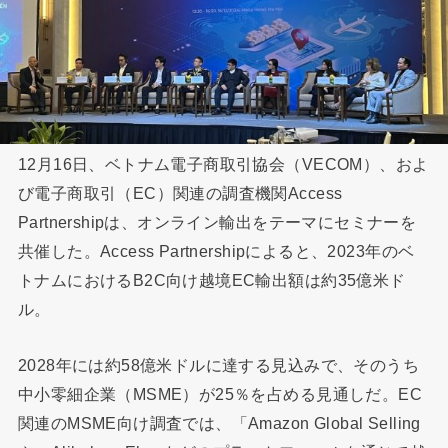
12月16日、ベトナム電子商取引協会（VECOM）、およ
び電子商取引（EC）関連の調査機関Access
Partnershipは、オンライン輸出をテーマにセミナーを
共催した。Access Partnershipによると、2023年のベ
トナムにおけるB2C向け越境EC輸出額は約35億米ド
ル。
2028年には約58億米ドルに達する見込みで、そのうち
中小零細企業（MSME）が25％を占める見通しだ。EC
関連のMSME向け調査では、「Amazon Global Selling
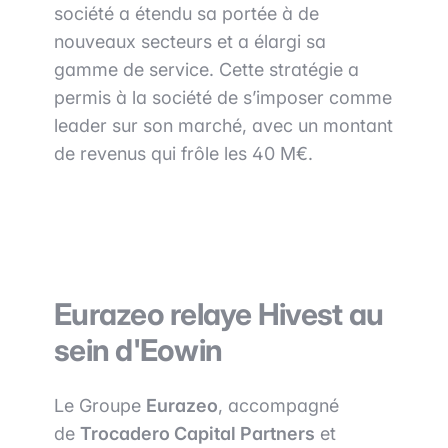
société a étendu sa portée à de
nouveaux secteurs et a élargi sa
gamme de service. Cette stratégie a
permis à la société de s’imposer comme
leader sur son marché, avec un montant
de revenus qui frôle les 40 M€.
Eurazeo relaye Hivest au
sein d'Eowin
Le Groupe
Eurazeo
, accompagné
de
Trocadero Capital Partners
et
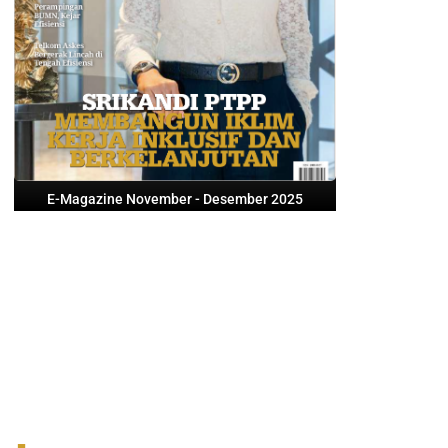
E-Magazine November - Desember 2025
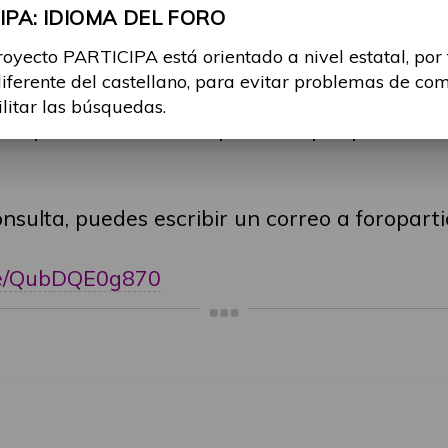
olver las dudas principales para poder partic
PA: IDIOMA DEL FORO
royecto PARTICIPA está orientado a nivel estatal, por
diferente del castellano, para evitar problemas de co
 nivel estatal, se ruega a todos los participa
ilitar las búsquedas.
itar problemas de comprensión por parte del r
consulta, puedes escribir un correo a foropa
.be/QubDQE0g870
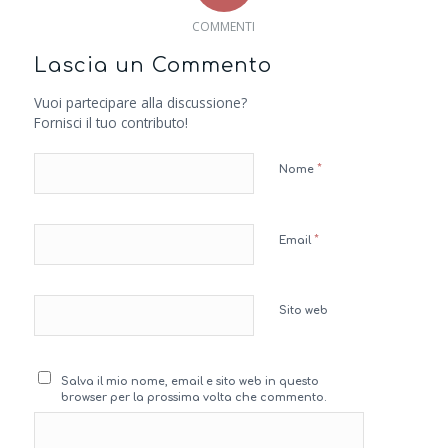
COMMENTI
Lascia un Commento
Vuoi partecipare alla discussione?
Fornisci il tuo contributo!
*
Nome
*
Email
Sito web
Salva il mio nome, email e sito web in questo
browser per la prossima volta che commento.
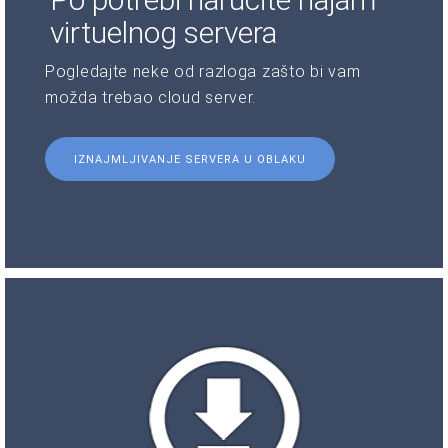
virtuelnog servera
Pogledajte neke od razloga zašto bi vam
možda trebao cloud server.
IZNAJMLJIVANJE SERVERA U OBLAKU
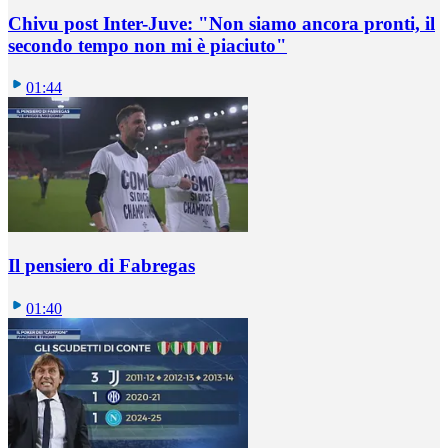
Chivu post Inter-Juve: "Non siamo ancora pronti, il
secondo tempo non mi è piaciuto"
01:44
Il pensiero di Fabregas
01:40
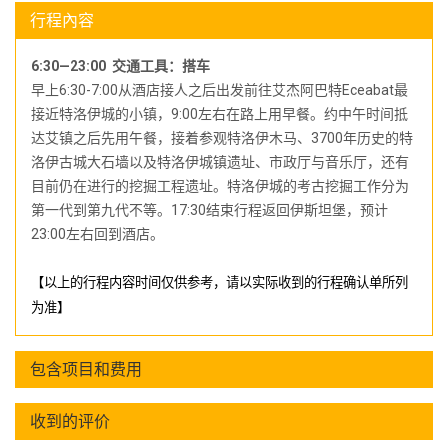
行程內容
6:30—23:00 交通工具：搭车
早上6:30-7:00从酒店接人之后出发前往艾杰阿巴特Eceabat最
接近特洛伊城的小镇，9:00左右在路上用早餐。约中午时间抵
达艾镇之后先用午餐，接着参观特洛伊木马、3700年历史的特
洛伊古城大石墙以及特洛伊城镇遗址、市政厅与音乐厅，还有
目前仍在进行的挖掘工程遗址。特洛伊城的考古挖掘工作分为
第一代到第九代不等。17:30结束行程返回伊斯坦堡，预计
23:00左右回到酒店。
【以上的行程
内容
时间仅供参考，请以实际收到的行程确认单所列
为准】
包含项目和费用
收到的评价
──────────────────────────────
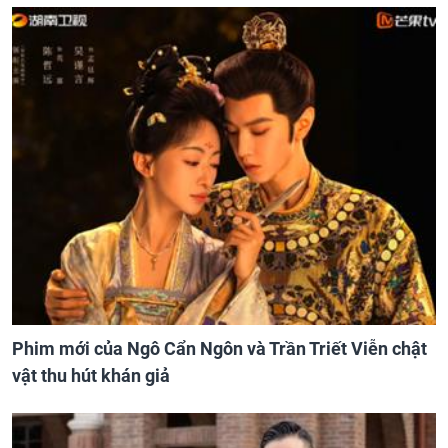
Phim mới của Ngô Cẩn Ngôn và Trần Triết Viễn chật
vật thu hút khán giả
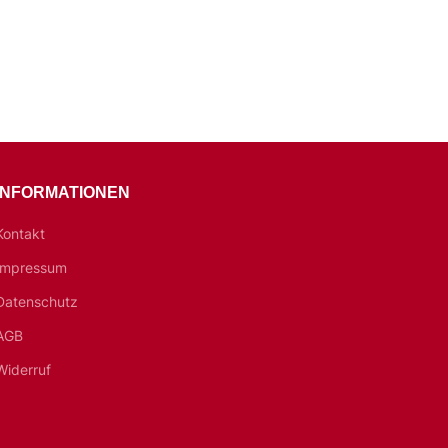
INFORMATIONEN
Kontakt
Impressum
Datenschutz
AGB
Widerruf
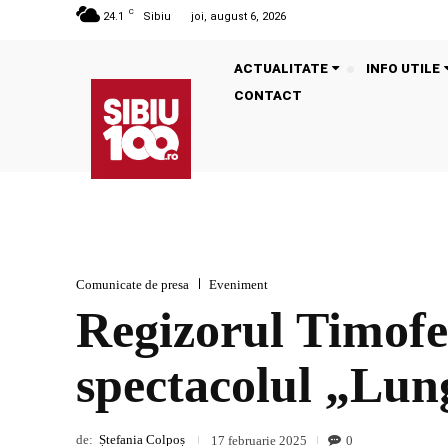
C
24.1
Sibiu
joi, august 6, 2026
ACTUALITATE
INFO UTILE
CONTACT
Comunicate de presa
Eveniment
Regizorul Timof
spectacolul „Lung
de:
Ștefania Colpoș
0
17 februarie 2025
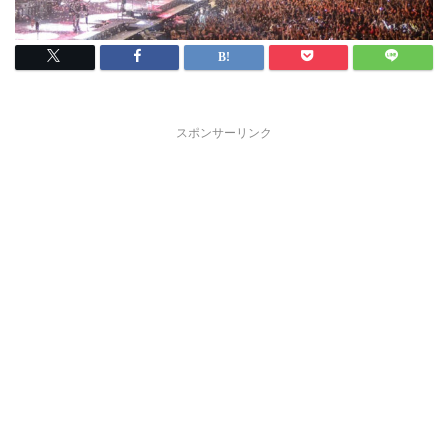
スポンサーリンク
──────────────────────────────
For each line in the data that holds the word "problemas", copy the line.

diferente del castellano, para evitar problemas de co
itar problemas de comprensión por parte del r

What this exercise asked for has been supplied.